Crossing evolution with Jehovah creates an interesting paradox for those who wish to make man merely a continuation of the primates.  Psychology, in full step with evolution, looks to the animals in order to explain man.  Man is merely a product of his environment (genetic, social and otherwise), so said Freud, Skinner, and others.  Is the animal really the measure of man?  Or does the human have such a large difference from the animal that it takes a specific creation by God to make the human being?

Though a physical being, a human is not just a physical being but also possesses a nonphysical soul/spirit.  Evolution of physical beings, no matter how completely guided by divine omniscience, could never produce biblical man, who is also spirit.

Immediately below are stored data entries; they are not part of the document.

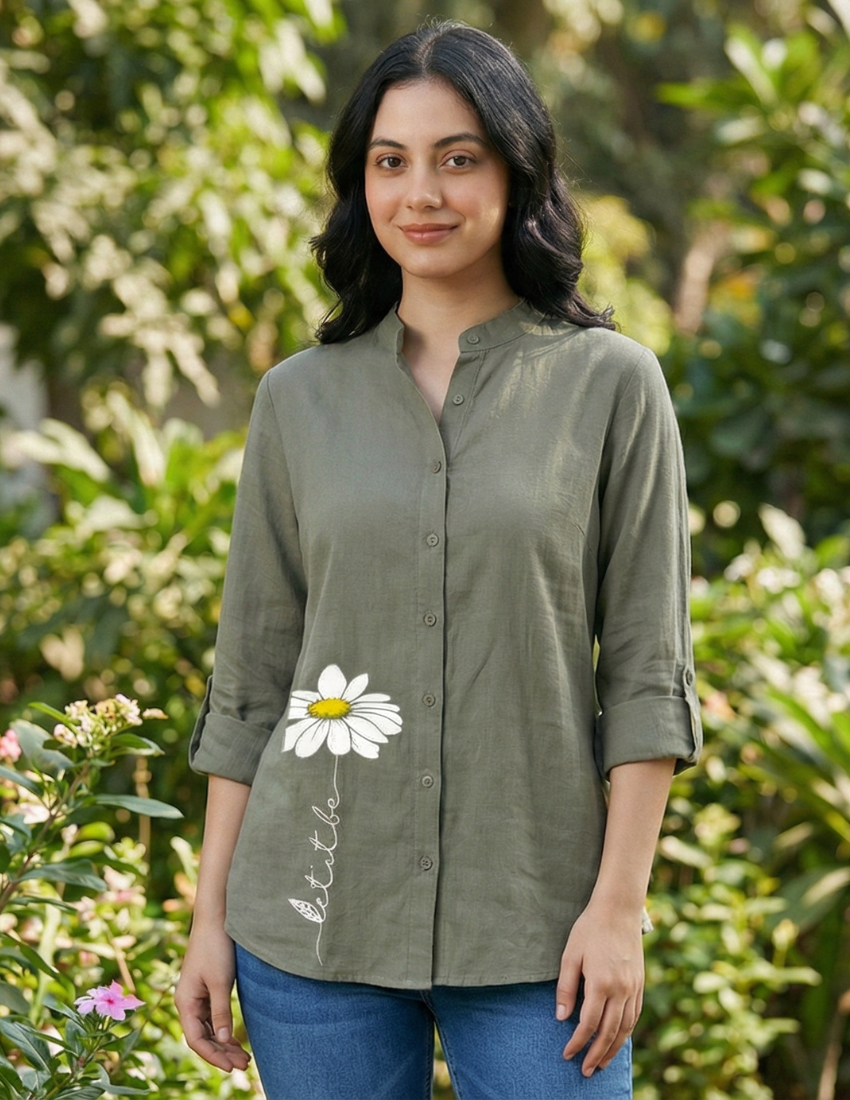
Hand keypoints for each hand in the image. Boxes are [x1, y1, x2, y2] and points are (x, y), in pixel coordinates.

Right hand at [175, 922, 250, 1072]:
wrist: (215, 919)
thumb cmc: (216, 948)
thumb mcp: (221, 981)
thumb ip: (221, 1011)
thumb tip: (224, 1040)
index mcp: (185, 1002)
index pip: (196, 1040)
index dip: (213, 1056)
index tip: (232, 1067)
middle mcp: (187, 1002)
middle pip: (202, 1037)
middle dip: (222, 1053)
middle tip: (245, 1065)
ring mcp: (196, 996)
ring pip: (208, 1029)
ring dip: (224, 1043)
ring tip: (244, 1057)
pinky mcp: (206, 988)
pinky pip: (212, 1017)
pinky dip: (223, 1029)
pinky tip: (235, 1039)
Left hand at [555, 901, 643, 1076]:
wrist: (618, 910)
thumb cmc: (589, 930)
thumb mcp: (570, 955)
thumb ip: (566, 988)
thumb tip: (561, 1018)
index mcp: (600, 983)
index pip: (588, 1024)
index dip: (577, 1042)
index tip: (567, 1054)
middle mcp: (620, 990)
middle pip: (609, 1032)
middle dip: (596, 1054)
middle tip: (585, 1070)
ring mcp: (633, 988)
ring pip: (625, 1028)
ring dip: (613, 1049)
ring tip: (601, 1063)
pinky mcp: (639, 984)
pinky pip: (634, 1015)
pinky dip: (626, 1032)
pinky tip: (618, 1039)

Not only so, a human is a unique and mysterious unity of matter and spirit made, unlike the plants and animals, in the image of God, and made specially by God to be like himself for fellowship with deity.  This relationship, with all it implies for human knowledge, moral nature, role in the universe, and final destiny, constitutes the uniqueness of man. … [“Guideposts for the Current Debate over Origins”  editorial  Christianity Today  (10/8/1982)  pp 22-26]

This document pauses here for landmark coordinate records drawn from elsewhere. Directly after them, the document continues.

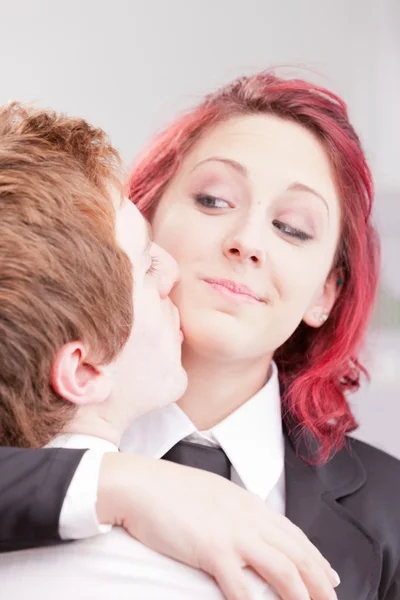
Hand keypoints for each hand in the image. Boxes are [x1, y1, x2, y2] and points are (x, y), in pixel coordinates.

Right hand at [97, 452, 339, 599]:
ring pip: (283, 570)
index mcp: (249, 504)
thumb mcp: (213, 493)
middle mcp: (249, 517)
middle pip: (297, 553)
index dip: (316, 558)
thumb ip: (235, 510)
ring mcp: (233, 533)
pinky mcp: (213, 549)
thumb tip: (247, 528)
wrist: (141, 483)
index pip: (294, 534)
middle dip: (320, 582)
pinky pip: (242, 586)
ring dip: (301, 596)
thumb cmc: (170, 490)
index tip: (329, 576)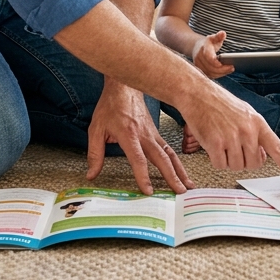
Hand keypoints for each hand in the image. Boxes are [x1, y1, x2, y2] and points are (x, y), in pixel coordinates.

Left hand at [86, 78, 194, 194]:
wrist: (125, 87)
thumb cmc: (110, 107)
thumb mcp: (96, 128)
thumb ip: (95, 153)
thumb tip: (91, 175)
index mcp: (129, 134)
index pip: (138, 158)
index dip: (143, 175)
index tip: (149, 191)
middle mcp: (145, 135)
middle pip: (161, 158)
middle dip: (171, 177)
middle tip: (179, 193)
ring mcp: (154, 134)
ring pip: (170, 154)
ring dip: (180, 171)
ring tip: (188, 186)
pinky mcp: (157, 134)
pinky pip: (169, 149)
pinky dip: (178, 163)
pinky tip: (183, 173)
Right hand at [182, 82, 279, 184]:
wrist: (198, 93)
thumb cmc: (220, 104)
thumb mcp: (245, 113)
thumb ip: (256, 133)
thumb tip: (261, 155)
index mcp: (258, 123)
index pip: (277, 148)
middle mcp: (247, 131)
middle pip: (253, 164)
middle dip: (244, 161)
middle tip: (234, 148)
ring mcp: (231, 137)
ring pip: (236, 166)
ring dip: (228, 160)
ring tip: (222, 142)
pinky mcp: (215, 143)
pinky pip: (220, 165)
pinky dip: (216, 160)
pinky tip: (213, 145)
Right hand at [191, 30, 234, 79]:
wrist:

In addition, there is the question as to what constitutes the idea of “the fittest,” which actually is at best a value statement.  Yet evolutionists will tell us that evolution has no sense of values, no sense of progress, no sense of a goal.  A survivor is “fit” simply because it survived, and that does not necessarily indicate that it was “better” equipped than anything else – it just merely won.  The animal that escaped the army ant march – or the asteroid impact – may not have been more “fit” than its brothers, but rather just more lucky.  Theistic evolution attempts to place values, goals and progress into a system that has no place for such luxuries.

The Jehovah Who is incarnate self-giving, self-sacrificing Love, Who is the Protector of the helpless, Who has the power to create – as He said He did – simply by command [Psalm 33:5-6; 148:1-5; II Peter 3:5], repeatedly described His work as “and it was good” [Genesis 1].  “Goodness” is a hallmark in the description of His Glory in Exodus 33:19, along with His Covenant relationship, His grace and mercy, and His steadfast love (see my blog, Show Me Your Glory).

Can His “and it was very good” [Genesis 1:31] actually then be the summation of using a destructive process to accomplish His finished product, and that He is simultaneously the Author of a blind and cruel method of eliminating “the unwanted”?  There is definitely something much too contradictory with the theistic evolutionist picture.